As the US is engaged in pre-election navel-gazing, Russia is not taking a summer nap, writes Dr. Ariel Cohen for The World Post.
"The Kremlin never sleeps, and especially not in August, and not during the Olympic season. The Beijing Olympics in 2008 coincided with the Russia-Georgian conflict, and the Ukrainian crisis developed during the Sochi Winter Olympics.”
Dr Cohen, a non-resident senior fellow at the Atlantic Council, has penned a though-provoking piece about the growing importance of the United States’ (US) continued support for Georgia following Russia’s increasing provocation and occupation of Georgian land, and growing ties between the Kremlin with Iran and Azerbaijan.
In early August Putin’s historic meeting with his counterparts from Iran and Azerbaijan focused on the North-South corridor – a rail line and highway that would link the three countries and connect them to a transport network from India to Europe via the Caucasus.

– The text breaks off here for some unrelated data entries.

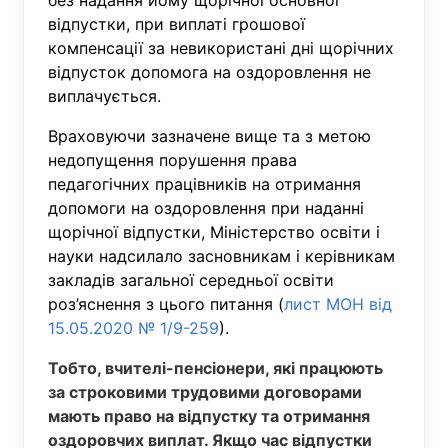
без надання йому щорічної основної
відпустки, при виплаті грошової
компенсації за невикористані дні щорічних
відпусток допомога на оздоровлення не
виплачується.
Враховуючи зазначене вище та з метою
недопущення порушення права
педагогічних працівників на отримання
допомоги на оздоровлення при наданні
щорічної відпустки, Міністерство освіти і
науки надсилало засновникам і керівникам
закладів загальної середньої освіти
роз’яснення з цього питання (
лист МОН від
15.05.2020 № 1/9-259
).
Тобто, вчителі-пенсіонери, які працюють
за строковими трудовими договорами
мають право на відпустку та отримання
оздоровчих виплат. Якщо час відпустки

This would neutralize the East-West economic corridor long supported by the West, writes Cohen.
Coordinating Russia-Iranian political and security interests would cause power shifts in the Caucasus and may have profound implications for the US and Western interests.”

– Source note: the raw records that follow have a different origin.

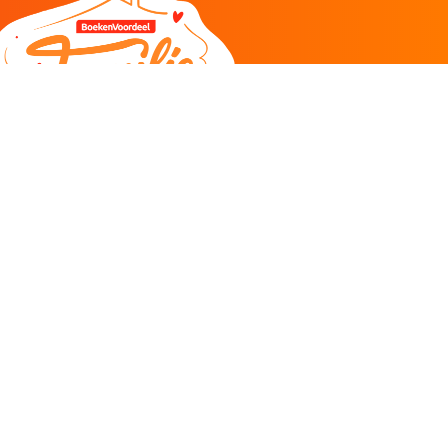
DEEL
CADEAU EN INSPIRATIE
Creatieve hobby
Spel en puzzel
Kind en jeugd
Boeken
Kunnen wij je helpen?
085 273 9701
Klantenservice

He says: "In the light of such developments … the US should not disengage from the strategic region, which is the nexus of Europe and Asia. It connects the Atlantic space to Central Asia and Eastern Europe to Iran and the Gulf.
The piece then goes on to detail Georgia-US relations, Russia’s occupation of Georgian land and Georgia’s efforts to assimilate into NATO and European structures.
Moving forward, we should expand the relations and support the Georgian bids to join NATO and the EU. Georgia is too important to fail.”